When doors close, you know the saying, follow the opening doors.   What do we do if every door closes?   Sit in a corner and cry?  Break out a bottle of Jim Beam and swig it down? Is there another strategy one may employ?

All of us are connected to the same Divine (essence) source within.   It is our best guide in times of surplus or times of need.   You know this if you have a regular, routine meditation practice (especially under the guidance of a qualified lama or teacher).  What do we, even those of us with routine practice, often forget during times of need or a series of rejections?  We forget what keeps us aligned with spirit, what keeps us in balance.

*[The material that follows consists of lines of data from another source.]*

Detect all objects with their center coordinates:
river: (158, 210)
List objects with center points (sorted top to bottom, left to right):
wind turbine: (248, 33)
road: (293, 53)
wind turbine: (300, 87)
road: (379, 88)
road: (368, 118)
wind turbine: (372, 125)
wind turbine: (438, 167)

We need to ask ourselves in the beginning, “Am I willing to let go of my attachment to what I believe in order to see something new? Am I open to the possibility of an inconceivable reality?” Our main problem is that such a reality doesn’t fit in with our ordinary experience. If we believe that our senses and our conceptual mind are giving us a true and complete picture of the world and who we are in it, we’re just fooling ourselves. We need to expand our understanding beyond our sense perceptions and concepts, which are nothing but tiny windows through which we see only a partial reality. In order to see a higher level of reality, we need to look out of a larger window. In Buddhism, intellectual analysis on the one hand and opening up to what lies beyond concept on the other are not regarded as contradictory. When we’re able to think critically and at the same time be open to experiences that lie beyond what we know, then we start seeing the big picture.

~ Dzogchen Ponlop Rinpoche 

 

 

Practice, Practice, Practice..  Dharma, Dharma, Dharma.